▶ _Directions_
This exercise calls for the line with "staining of benign", the line with "cancer (invasive ductal", and all lines between them in the material below, output exactly and with no other lines.

▶ _Provided records_
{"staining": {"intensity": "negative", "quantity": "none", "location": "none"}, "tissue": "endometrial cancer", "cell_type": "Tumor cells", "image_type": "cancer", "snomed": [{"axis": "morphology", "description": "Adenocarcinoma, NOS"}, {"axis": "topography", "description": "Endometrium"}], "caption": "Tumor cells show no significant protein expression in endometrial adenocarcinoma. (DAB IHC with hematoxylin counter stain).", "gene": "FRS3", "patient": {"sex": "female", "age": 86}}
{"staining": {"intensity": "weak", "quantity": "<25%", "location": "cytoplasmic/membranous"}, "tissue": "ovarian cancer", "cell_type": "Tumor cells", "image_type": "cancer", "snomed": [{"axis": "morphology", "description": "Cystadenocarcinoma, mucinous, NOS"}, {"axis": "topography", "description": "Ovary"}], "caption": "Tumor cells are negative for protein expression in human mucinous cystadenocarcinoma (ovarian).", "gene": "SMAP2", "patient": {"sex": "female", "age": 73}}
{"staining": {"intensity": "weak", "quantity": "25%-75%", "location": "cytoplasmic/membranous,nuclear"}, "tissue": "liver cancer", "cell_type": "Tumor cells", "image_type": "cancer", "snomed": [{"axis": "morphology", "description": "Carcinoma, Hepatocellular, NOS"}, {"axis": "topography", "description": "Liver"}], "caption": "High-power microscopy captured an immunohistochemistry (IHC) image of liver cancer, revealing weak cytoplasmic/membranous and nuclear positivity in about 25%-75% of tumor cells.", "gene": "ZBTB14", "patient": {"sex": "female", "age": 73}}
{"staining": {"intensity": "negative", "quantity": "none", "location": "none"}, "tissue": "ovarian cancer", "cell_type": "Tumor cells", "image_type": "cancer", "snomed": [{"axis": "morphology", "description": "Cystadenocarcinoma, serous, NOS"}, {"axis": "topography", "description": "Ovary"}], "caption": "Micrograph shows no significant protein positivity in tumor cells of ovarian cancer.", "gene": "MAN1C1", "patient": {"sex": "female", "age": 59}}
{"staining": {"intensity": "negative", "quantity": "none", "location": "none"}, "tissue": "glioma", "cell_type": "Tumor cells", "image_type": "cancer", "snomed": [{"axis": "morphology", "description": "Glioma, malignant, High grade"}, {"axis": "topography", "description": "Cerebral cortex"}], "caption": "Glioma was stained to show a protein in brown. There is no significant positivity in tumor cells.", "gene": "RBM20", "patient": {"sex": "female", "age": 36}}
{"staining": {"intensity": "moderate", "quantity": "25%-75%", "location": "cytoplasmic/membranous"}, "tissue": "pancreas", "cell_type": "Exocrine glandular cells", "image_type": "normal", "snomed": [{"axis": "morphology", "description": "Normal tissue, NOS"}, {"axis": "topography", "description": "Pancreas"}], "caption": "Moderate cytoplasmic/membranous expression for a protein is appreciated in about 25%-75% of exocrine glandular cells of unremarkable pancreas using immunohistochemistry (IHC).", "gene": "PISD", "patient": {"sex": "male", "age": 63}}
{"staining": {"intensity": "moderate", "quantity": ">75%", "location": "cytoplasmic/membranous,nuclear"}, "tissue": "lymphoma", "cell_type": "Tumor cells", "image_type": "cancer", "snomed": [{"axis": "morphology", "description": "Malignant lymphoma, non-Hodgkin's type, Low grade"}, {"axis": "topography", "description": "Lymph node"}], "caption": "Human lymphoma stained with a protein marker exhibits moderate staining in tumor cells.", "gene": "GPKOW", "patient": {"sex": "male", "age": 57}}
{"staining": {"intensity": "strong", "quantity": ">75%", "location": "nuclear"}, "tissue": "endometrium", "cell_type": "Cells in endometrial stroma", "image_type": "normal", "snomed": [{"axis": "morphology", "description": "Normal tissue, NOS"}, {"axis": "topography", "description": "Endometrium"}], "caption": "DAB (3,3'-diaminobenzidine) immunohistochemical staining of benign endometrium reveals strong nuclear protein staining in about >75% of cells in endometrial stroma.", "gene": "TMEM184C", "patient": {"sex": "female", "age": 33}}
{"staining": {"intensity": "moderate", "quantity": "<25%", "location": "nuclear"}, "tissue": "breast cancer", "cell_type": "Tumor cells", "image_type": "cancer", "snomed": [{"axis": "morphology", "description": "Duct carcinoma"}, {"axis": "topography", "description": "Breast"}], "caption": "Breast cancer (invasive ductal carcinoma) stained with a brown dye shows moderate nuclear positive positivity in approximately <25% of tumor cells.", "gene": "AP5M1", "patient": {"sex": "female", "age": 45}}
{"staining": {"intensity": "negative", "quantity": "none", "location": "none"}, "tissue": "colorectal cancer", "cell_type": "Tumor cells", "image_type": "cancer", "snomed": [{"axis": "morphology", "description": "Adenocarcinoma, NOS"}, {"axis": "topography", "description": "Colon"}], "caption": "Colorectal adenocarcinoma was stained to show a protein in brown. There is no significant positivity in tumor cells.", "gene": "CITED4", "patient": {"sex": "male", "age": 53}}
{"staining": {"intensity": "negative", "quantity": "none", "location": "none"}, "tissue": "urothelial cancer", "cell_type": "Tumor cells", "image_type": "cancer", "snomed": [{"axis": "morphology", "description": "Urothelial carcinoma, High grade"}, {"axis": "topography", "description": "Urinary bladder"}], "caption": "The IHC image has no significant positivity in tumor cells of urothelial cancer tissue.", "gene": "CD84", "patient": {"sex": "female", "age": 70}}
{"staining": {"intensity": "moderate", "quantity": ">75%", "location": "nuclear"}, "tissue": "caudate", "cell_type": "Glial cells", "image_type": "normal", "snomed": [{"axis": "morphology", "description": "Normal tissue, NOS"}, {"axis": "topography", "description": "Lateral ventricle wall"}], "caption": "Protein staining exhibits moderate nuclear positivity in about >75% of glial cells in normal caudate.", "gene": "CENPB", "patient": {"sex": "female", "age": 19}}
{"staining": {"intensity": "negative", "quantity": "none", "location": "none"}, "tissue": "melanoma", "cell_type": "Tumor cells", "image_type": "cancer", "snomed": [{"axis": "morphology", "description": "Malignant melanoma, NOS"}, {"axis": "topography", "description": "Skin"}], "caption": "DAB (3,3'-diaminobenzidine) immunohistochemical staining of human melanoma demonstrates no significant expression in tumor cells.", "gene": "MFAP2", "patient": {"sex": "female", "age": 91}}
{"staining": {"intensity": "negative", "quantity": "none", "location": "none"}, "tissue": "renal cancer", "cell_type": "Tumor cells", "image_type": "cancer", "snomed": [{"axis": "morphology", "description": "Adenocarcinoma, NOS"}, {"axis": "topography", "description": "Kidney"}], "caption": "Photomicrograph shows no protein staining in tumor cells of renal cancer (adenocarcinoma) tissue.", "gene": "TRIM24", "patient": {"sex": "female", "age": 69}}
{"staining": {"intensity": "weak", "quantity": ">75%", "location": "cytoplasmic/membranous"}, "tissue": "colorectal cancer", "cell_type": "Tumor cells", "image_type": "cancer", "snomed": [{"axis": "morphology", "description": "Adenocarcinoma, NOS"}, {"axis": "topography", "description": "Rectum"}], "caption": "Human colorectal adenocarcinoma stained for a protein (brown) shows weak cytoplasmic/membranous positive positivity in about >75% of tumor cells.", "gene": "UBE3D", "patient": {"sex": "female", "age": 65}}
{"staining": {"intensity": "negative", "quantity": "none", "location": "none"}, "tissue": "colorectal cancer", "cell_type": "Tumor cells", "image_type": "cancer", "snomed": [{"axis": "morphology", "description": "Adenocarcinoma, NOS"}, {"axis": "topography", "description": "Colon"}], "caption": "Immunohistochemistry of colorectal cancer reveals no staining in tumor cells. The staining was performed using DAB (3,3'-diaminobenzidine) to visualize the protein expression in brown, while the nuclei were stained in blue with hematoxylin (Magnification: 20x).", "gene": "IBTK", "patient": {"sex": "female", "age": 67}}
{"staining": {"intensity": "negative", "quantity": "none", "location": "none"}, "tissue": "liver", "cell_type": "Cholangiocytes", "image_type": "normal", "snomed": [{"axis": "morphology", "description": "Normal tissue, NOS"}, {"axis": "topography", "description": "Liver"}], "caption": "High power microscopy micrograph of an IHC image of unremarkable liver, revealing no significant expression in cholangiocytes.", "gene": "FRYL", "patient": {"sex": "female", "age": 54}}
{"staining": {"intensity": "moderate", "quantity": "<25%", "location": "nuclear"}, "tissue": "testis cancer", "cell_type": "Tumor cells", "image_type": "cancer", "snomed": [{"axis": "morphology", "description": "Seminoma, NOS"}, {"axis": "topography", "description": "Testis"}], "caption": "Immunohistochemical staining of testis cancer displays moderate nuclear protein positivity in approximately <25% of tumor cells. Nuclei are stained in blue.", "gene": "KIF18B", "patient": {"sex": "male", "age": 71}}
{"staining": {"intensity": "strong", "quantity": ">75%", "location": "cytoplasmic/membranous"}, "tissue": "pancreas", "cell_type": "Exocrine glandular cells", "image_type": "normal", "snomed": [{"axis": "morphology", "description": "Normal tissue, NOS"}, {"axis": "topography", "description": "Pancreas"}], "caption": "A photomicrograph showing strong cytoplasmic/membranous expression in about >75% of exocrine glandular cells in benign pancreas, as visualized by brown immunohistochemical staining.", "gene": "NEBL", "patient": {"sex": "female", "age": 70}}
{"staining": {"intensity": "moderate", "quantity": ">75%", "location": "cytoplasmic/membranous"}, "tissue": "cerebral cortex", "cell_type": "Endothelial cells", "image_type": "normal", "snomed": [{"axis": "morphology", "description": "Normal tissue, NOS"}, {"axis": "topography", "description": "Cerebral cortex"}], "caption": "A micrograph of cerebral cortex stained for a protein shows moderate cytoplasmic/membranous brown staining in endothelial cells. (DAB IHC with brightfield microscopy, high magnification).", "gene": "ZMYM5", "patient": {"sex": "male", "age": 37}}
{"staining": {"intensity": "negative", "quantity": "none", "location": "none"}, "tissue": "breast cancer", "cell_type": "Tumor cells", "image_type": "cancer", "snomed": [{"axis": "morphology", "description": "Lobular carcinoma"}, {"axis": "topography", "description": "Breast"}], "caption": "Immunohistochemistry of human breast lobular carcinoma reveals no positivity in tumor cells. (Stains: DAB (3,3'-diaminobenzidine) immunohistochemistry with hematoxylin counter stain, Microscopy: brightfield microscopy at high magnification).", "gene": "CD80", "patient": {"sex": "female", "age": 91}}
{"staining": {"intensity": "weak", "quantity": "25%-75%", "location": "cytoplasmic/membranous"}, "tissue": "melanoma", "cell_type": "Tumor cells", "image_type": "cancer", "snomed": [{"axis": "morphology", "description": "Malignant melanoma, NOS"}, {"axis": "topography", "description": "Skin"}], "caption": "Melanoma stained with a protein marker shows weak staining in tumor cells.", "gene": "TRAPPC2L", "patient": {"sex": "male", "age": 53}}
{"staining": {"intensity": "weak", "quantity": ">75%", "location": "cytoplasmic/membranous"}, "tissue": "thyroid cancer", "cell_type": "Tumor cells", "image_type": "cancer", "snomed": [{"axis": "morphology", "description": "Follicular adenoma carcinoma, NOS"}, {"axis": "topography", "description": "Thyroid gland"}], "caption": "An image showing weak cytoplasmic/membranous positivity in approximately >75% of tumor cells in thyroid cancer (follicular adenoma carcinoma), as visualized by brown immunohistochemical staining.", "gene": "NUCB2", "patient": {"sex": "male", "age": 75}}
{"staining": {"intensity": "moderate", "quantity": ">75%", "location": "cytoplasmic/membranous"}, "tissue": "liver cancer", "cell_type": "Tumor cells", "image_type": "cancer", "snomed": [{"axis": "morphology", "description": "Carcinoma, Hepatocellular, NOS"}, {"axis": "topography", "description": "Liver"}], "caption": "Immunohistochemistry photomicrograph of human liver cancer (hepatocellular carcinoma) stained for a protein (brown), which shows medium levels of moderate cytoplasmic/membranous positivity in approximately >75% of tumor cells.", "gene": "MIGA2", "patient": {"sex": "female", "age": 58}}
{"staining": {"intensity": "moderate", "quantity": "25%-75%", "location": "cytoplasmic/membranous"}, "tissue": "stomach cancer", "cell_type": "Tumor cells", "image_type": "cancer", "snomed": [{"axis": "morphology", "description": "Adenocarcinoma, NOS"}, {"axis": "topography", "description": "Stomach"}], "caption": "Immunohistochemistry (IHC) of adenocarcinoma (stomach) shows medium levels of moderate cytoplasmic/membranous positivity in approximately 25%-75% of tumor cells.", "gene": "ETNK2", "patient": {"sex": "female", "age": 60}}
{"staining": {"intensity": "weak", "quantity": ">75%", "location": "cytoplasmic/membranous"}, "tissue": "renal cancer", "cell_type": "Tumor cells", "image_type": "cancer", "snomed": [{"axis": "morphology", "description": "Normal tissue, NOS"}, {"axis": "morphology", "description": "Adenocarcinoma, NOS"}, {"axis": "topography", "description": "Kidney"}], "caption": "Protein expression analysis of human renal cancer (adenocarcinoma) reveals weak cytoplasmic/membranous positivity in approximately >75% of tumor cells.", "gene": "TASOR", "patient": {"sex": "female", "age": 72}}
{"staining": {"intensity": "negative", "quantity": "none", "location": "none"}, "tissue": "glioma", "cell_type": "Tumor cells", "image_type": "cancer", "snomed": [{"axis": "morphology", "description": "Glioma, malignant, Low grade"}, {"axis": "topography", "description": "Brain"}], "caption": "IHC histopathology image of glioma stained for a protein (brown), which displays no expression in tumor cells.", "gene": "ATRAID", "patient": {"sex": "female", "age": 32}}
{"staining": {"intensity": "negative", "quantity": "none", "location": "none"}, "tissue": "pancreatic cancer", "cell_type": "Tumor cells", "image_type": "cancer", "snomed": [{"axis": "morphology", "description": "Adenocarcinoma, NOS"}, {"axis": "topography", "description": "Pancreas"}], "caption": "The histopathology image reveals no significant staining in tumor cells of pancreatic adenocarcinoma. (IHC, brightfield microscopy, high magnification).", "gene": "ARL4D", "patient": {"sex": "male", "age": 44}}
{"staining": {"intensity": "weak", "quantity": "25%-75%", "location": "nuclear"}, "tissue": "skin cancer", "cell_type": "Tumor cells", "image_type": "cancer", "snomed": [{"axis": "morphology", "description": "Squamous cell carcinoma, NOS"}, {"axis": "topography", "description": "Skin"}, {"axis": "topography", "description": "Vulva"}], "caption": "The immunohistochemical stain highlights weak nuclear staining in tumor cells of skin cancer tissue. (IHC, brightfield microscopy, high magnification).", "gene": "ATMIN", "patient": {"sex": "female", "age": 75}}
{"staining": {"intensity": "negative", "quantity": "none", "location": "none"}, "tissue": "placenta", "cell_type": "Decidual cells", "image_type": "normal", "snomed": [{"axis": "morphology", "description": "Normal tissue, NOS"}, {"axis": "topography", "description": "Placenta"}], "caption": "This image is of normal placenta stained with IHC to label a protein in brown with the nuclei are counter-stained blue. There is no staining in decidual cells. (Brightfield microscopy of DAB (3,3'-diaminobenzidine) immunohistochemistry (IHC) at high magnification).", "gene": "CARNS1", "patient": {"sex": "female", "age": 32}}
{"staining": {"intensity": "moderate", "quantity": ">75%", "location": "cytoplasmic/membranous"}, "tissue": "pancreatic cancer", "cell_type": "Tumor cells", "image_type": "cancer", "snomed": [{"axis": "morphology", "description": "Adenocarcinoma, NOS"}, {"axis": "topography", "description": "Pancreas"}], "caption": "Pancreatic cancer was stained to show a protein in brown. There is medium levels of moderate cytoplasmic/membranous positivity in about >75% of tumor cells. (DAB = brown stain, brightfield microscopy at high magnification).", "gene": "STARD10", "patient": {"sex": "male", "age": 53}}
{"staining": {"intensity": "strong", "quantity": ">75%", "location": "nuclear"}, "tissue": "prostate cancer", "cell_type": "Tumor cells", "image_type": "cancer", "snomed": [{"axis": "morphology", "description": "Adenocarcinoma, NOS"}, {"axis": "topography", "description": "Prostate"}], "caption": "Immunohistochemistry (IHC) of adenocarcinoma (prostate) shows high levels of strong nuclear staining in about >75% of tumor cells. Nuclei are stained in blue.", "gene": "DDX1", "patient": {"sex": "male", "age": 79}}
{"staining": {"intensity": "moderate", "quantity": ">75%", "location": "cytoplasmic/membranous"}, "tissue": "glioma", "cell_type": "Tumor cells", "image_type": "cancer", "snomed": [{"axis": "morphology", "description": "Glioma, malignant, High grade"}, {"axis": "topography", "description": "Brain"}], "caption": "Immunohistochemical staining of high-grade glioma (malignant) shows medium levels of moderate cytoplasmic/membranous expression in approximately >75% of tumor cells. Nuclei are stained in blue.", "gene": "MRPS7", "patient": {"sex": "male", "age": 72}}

▶ _Problem solution_
{"staining": {"intensity": "strong", "quantity": ">75%", "location": "nuclear"}, "tissue": "endometrium", "cell_type": "Cells in endometrial stroma", "image_type": "normal", "snomed": [{"axis": "morphology", "description": "Normal tissue, NOS"}, {"axis": "topography", "description": "Endometrium"}], "caption": "DAB (3,3'-diaminobenzidine) immunohistochemical staining of benign endometrium reveals strong nuclear protein staining in about >75% of cells in endometrial stroma.", "gene": "TMEM184C", "patient": {"sex": "female", "age": 33}}
{"staining": {"intensity": "moderate", "quantity": "<25%", "location": "nuclear"}, "tissue": "breast cancer", "cell_type": "Tumor cells", "image_type": "cancer", "snomed": [{"axis": "morphology", "description": "Duct carcinoma"}, {"axis": "topography", "description": "Breast"}], "caption": "Breast cancer (invasive ductal carcinoma) stained with a brown dye shows moderate nuclear positive positivity in approximately <25% of tumor cells.", "gene": "AP5M1", "patient": {"sex": "female", "age": 45}}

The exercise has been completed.